The flavor of the reporting can be seen by the blog headlines.

Here's a sample of the Bay Guardian's:

"Weekly publisher dodges the facts." "Mike Lacey ducks the big ones." "Weekly tries a 'gotcha' -- and fails." "Lacey: I'll bury the Guardian."

And here's some from SF Weekly:

"Imaginary Evidence." "The Guardian Gets a Reality Check from The New York Times." "Bruce Boils Over." "Guardian's Co-Publisher: No Sales Calls In 35 Years."

This is probably a good point to make my own full disclosure. Bruce Brugmann is a friend and occasional travel companion with whom not long ago I hoisted cocktails at a Caracas nightclub as a salsa band played at 1 a.m. I also wrote the editorial in December's print E&P deploring the shocking middle-of-the-night arrests of Lacey and VVM CEO Jim Larkin by Maricopa County Sheriff's officers seeking to enforce a specious subpoena. Both men acted with courage and integrity to fight the blatant attempts at censorship by intimidation by an out-of-control "special prosecutor" on behalf of the self-interests of Sheriff Joe Arpaiao. VVM's New Times is preparing a lawsuit in the case, something all friends of the First Amendment should support.

Wildly contradictory portraits of Brugmann and Lacey emerged from the separate accounts of their papers. Consider Feb. 5, for instance.

This is how SF Weekly's Van De Voorde saw it:

"Bay Guardian Publisher Bruce Brugmann exploded on the stand Tuesday, pounding his hand on the witness box, raising his voice, and growing red-faced during a rigorous cross-examination by SF Weekly attorney H. Sinclair Kerr Jr.

"The emotional display came near the end of nearly two hours of often-turbulent back-and-forth during which Kerr exposed numerous contradictions in Brugmann's testimony.

"Despite being on the stand for the better part of the day, a grumpy Brugmann provided no evidence to bolster the Guardian's claims that the Weekly and its former parent company, New Times Media, had engaged in predatory pricing. But he definitely made things interesting."

Same day, different reporter. The Bay Guardian account by Executive Editor Redmond:

"It was a wild day in court in the Guardian's lawsuit against the SF Weekly. Bruce Brugmann took the stand. He generally made the SF Weekly's lawyer look silly -- but the Weekly's out-of-town hit man, Andy Van De Voorde, was almost giddy with his attempts to say that Bruce Brugmann did poorly as a witness.

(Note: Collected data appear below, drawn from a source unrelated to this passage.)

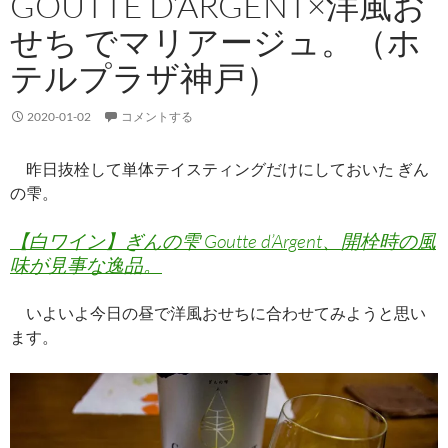
GOUTTE D’ARGENT×洋風お
せち でマリアージュ。（ホ
テルプラザ神戸）
2020-01-02
コメントする
昨日抜栓して単体テイスティングだけにしておいた ぎん
の雫。
【白ワイン】ぎんの雫 Goutte d’Argent、開栓時の風
味が見事な逸品。
いよいよ今日の昼で洋風おせちに合わせてみようと思い
ます。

"I'm biased, of course (so is the hit man), but I have to disagree: Bruce laid out the Guardian's history, explained how the Weekly had attacked us, and stood up remarkably well under a cross-examination that may have given Van De Voorde something to write about, but didn't really present many relevant facts to the jury."

Then there was Lacey's Khrushchev moment, or maybe not. A former editor and a former sales rep testified that on Lacey's arrival at the Weekly in 1995 to announce that New Times, as the chain was then called, had bought the paper, the editor -- who in the recollection of one witness made an "intimidating" entrance and launched into a profanity-filled rant -- at one point picked up a copy of the Bay Guardian, threw it to the floor, and declared that the chain intended to "bury the Bay Guardian." Or maybe he said, as one witness recalled the "gist" of Lacey's remarks, the chain intended to "drive it out of business."

Didn't happen, Lacey said, when he testified about a week later. Patty Calhoun, a co-founder of Westword, the Denver alt-paper owned by VVM, was at that get-acquainted meeting, too, and she testified she couldn't recall the incident.

Like "Rashomon," but longer, the contradictory accounts go on and on. The Bay Guardian's lawsuit blog is at http://www.sfbg.com/lawsuit/

The SF Weekly's blog is here: http://blogs.sfweekly.com/thesnitch/sf_weekly_vs_sf_bay_guardian_l/

This week, it seems, we will at last learn how all the goings-on in the courtroom were viewed by an objective party -- the jury.